▶ **AIM OF THE TASK**
Look through the records below for lines containing the string "يمكن", and report how many there are, nothing else.

▶ **TASK INPUT**
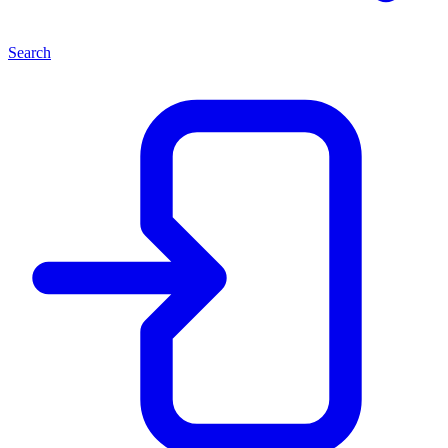
Search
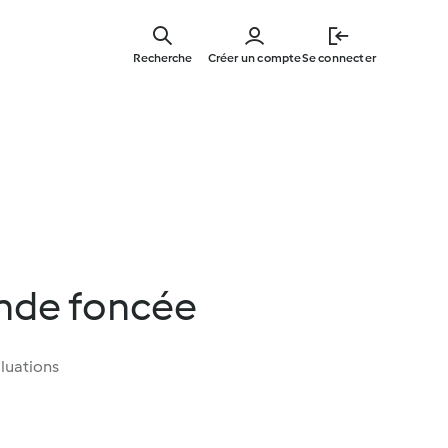
Skip
to
Recherche
Créer un compte
Se connecter
main
content
nde foncée
luations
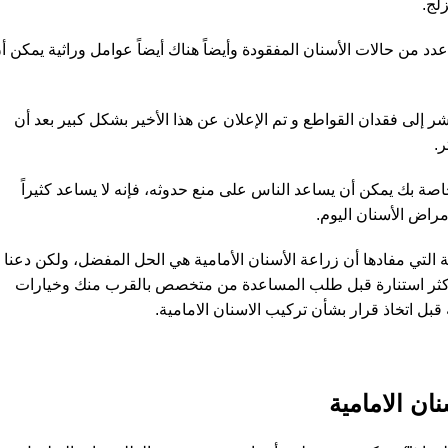
لج.
دد من حالات الأسنان المفقودة وأيضاً هناك أيضاً عوامل وراثية يمكن أ
ر إلى فقدان القواطع و تم الإعلان عن هذا الأخير بشكل كبير بعد أن
ر.
صة بك يمكن أن يساعد الناس على منع حدوثه، فإنه لا يساعد كثيراً
مراض الأسنان اليوم.
 التي مفادها أن زراعة الأسنان الأمامية هي الحل المفضل، ولكن دعنا
 أكثر استنارة قبل طلب المساعدة من متخصص بالقرب منك وخيارات
 قبل اتخاذ قرار بشأن تركيب الاسنان الامامية.
ان الامامية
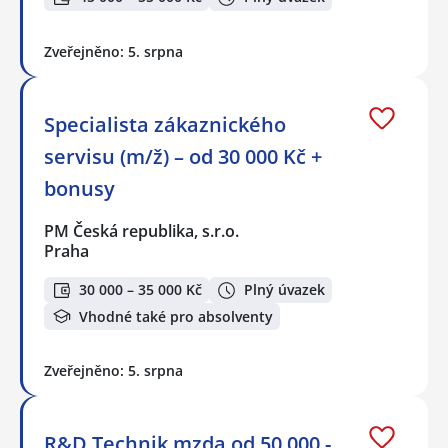
Zveřejněno: 5. srpna
Specialista zákaznického
servisu (m/ž) – od 30 000 Kč +
bonusy
PM Česká republika, s.r.o.
Praha
30 000 – 35 000 Kč
Plný úvazek
Vhodné také pro absolventy
Zveřejněno: 5. srpna
R&D Technik mzda od 50 000,-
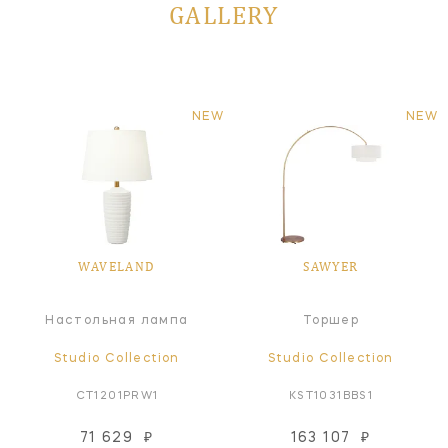
GALLERY
NEW
NEW
WAVELAND
SAWYER
Настольная лампа
Торшер
Studio Collection
Studio Collection
CT1201PRW1
KST1031BBS1
71 629
₽
163 107
₽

▶ **WRITTEN RESPONSE**
2